Testo estratto
◇ ◇ ◇

16 dicembre 2007

Le Rotoballe le saline le discariche.

Tono
Semitono
Monocromo
Ultrasuono
Borderò

Qualche cosa imparerò.
Anche se mi sa di no.

Capita che vai ad un concerto dove suona un gruppo semi-sconosciuto; una sera, magari, che non hai di meglio da fare e hai voglia di uscire un po' per vedere gente, fare cose, prendere una birra e una boccata d'aria fresca. Quasi sempre, il gruppo semi-sconosciuto rimane tale; tu ti bevi la tua birra, ti fai la tua chiacchierata, e se loro sono bravini riesci anche a fare due salti, poi torni a casa e il giorno dopo di loro non ti ricordi nemmeno il nome.
La sera di Venerdì 8 Luglio di due anni fa, a Forlì pioveva che Dio la mandava. Sfidando il tempo a dir poco inclemente, si decide di andare a vedere un concerto alla festa dell'Unità, nella Zona franca (l'area ggiovani - mentre nell'arena centrale c'era l'immarcescibile Sgabanaza Show).

◇ ◇ ◇

Dati estratti
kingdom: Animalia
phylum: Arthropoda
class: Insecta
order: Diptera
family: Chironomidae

◇ ◇ ◇

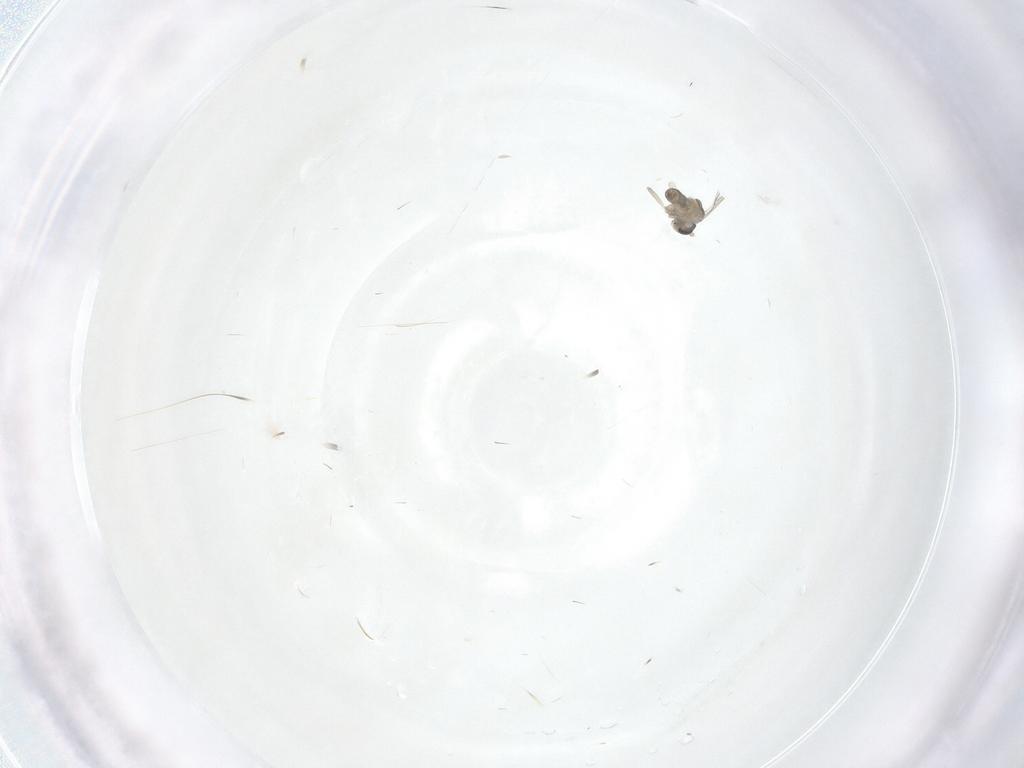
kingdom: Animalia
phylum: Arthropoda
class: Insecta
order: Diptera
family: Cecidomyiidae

◇ ◇ ◇

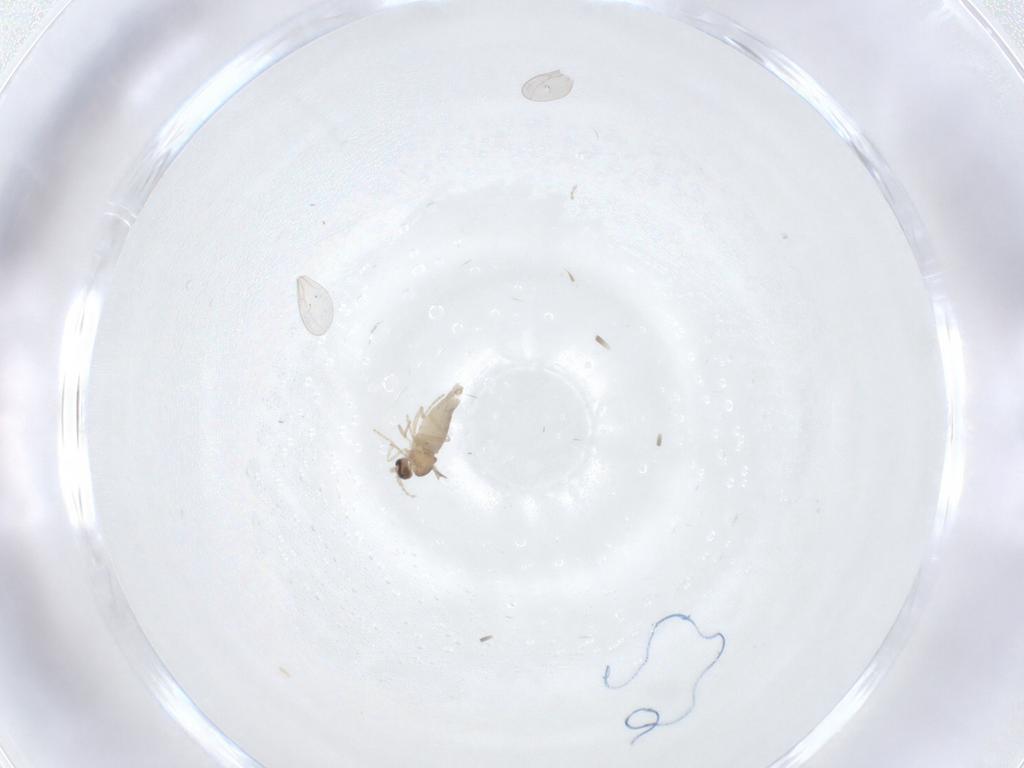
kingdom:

◇ ◇ ◇

Il problema
Prosegui il testo sul concerto sotto la pioggia a Forlì, riprendendo subito dopo l'ultima frase riportata.

Risultato dell'esercizio
Non appena salgono sul palco i Jean Fabry, ti basta guardarli in faccia per capire che, contrariamente al solito, questo gruppo semi-sconosciuto non te lo scorderai più. Il loro spettacolo non è nemmeno un vero e proprio concerto, ma pare piuttosto un happening rilassato, tra il cabaret-balera e il punk da cantina, una sorta di Frank Zappa al Sangiovese.
Oltre ai pezzi ormai mitici del loro primo (e unico) album, Antonio Baruzzi e compagni snocciolano delle vere e proprie perle ancora criminalmente inedite al grande pubblico: Mercatone (col ritornello ossessivo e megafonato: "sconti su sconti su sconti"), E zir d'e clomb (una mazurka claudicante e piuttosto brilla), La grande Tavana (una quadretto pittorico-esistenziale della bassa romagnola).
E come dimenticare la chiusura del concerto, il gran finale con Marlowe che lancia davvero i pappi dei pioppi sul pubblico? Beh, bisogna averlo visto coi propri occhi.
Immensi.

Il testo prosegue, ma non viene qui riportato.